_Le texte_
Septe façons de faire émerger les talents cachés

1 – Soyez attentifs aux bons coups

Derrière un projet réussi, une innovation féconde ou une initiative prometteuse, il y a toujours des gens qui se sont dépassés. Demandez à les rencontrer et notez les noms de ceux qui vous semblent inspirants. Intéressez-vous à leur histoire ou, mieux encore, demandez qu’on organise une foire des bons coups : ils seront tous réunis au même endroit.

2 – Gardez le contact avec les candidats remarqués qui décident de se retirer

Il est important de respecter ce choix. Toutefois, cela n’empêche pas d’avoir une discussion franche et ouverte sur le fait qu’on a décelé un potentiel de développement chez ces personnes et que, une fois le moment venu ou lorsque les conditions favorables seront réunies, elles auront l’occasion de se faire valoir.

3 – Invitez les talents cachés à se révéler au grand jour

L’option la plus simple consiste à inviter les personnes intéressées à sortir de leur zone de confort et à communiquer avec une personne clé dans leur service. Lorsqu’on souhaite faire émerger ceux qui hésitent à se manifester, il faut parfois offrir un incitatif, par exemple la possibilité de participer à un concours (un prix des leaders émergents, notamment), l’invitation à proposer un projet ou une idée, voire l’occasion d’agir comme formateur.

4 – Sollicitez directement certaines personnes dans des groupes cibles

Le processus annuel de prospection des talents conduit généralement à la sélection de 5 % des membres du personnel jugés à haut potentiel. Il reste donc un vaste bassin de talents à explorer. Il importe alors de demander à tous les responsables d’une équipe ou d’un projet d’intensifier et de diversifier leurs efforts de recherche en entreprenant des démarches auprès de certaines personnes qui font partie de groupes cibles (par exemple les femmes), qui ont des profils atypiques (les innovateurs) ou qui sont généralement peu nombreuses à être appelées à occuper de hautes fonctions (les membres des minorités ethnoculturelles).

_Consignes_
1. Répondez à ces questions sur le texte sur les talents cachés.
(a) Quelle part du personnel le processus annuel de prospection retient-il en général ?
(b) Que peut-on demander d'organiser pour réunir au même endroit les gens qui se sont dépassés ?
(c) Quel prix est cité comme exemple de concours ?
2. Reproduisez sans rien changer le passage du texte sur les talents cachés qui va de "Il est important" jusqu'à "se faire valoir.".
3. Poursuivez le texte sur les talents cachés à partir de l'endroit où il s'arrête.
Vous n'aurez pas besoin des entrées.

_Contenu des données_
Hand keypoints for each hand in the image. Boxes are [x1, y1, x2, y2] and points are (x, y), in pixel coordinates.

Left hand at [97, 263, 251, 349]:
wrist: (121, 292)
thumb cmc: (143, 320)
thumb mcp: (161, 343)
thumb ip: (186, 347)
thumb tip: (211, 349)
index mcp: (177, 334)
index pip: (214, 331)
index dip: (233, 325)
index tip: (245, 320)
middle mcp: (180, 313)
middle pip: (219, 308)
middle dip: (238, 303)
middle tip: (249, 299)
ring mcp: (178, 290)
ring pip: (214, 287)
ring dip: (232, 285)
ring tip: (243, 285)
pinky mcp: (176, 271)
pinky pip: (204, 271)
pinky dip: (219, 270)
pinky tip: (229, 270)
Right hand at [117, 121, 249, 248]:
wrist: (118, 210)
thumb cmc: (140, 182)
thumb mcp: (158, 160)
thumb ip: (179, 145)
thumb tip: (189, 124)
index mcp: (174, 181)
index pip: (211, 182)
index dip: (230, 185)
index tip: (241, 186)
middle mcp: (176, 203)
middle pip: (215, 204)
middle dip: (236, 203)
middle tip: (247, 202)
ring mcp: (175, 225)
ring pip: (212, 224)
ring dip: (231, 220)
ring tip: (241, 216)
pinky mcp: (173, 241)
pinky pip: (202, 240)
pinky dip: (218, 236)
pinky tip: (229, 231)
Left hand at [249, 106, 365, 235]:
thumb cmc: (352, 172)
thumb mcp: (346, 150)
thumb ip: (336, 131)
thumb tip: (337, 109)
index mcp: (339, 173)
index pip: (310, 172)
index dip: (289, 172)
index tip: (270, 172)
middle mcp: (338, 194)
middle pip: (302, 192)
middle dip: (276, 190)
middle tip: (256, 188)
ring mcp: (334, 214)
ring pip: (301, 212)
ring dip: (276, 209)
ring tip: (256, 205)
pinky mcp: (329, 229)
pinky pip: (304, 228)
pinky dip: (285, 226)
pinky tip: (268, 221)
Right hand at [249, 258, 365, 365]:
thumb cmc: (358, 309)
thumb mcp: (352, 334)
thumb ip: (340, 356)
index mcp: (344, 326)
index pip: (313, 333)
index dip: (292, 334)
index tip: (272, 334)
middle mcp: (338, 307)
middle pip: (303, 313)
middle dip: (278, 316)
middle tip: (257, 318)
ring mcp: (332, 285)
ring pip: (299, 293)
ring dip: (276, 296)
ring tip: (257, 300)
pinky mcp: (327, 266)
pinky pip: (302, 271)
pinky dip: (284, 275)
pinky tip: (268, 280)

_Corrigé_
1.
(a) 5 % des membres du personnel, jugés à haut potentiel.
(b) Une foire des bons coups.
(c) Un prix des leaders émergents.

2.
Il est important de respecter ce choix. Toutefois, cela n’empêche pas d’avoir une discussion franche et ouverte sur le fait qu’on a décelé un potentiel de développement chez ces personnes et que, une fois le moment venu ou lorsque les conditions favorables seront réunies, elles auront l’occasion de se faire valoir.

3.
5 – Analysez les données sur les employés

Une approche complémentaire à celle qui précède consiste à puiser dans les données sur le personnel, notamment en ce qui a trait aux formations en cours, aux diplômes obtenus, à l’expérience accumulée à l’intérieur ou à l’extérieur de l’organisation, aux langues écrites et parlées, etc., pour établir des listes de candidats qui possèdent les profils recherchés.

6 – Demandez aux collègues de révéler les talents cachés

Le potentiel d’une personne est souvent plus apparent aux yeux de ses collègues qu’à ceux des gestionnaires. Les contacts rapprochés au quotidien font en sorte que les collègues peuvent facilement détecter ceux qui font preuve de leadership et qui sont susceptibles d’inspirer les gens autour d’eux. Un sondage du type « Qui sont nos influenceurs positifs? » constitue une façon originale de dresser une liste de candidats oubliés qu’il faut absolument rencontrer.

7 – Animez la communauté des leaders émergents

Pour les entreprises qui désirent aller plus loin, il est important de créer un réseau de talents dès que possible. Très peu d’organisations ont mis sur pied un programme de développement destiné aux jeunes professionnels enthousiastes au début de leur carrière. Il n’y a pas de meilleure façon de repérer les talents bruts qui seront appelés à devenir les leaders de demain.


LIRE AUSSI : « Nos forces et celles des autres : comment en optimiser l'usage au travail ? »


Dans ce contexte de l’après-COVID-19, les organisations doivent plus que jamais mobiliser tous les talents déjà à leur disposition à l’interne. Elles auront bientôt besoin de personnes qui pensent différemment et qui n’occupent pas nécessairement des postes de gestionnaire à l’heure actuelle. Un grand nombre d’entre elles demeurent invisibles pour le moment. C’est donc maintenant qu’il faut les repérer, leur donner le goût de se dépasser et l’espace nécessaire pour le faire, développer leur potentiel et les soutenir dans leur progression.


Notes

1 Harris, S., et Schwartz, J., « Why competing for new talent is a mistake » (article en ligne), Harvard Business Review, 5 février 2020.

2 Zenger. J., et Folkman, J., « Companies are bad at identifying high-potential employees » (article en ligne), Harvard Business Review, 20 février 2017.

3 Lane, K., Larmaraud, A., et Yeuh, E., « Finding hidden leaders » (article en ligne), McKinsey Quarterly, 4 janvier 2017.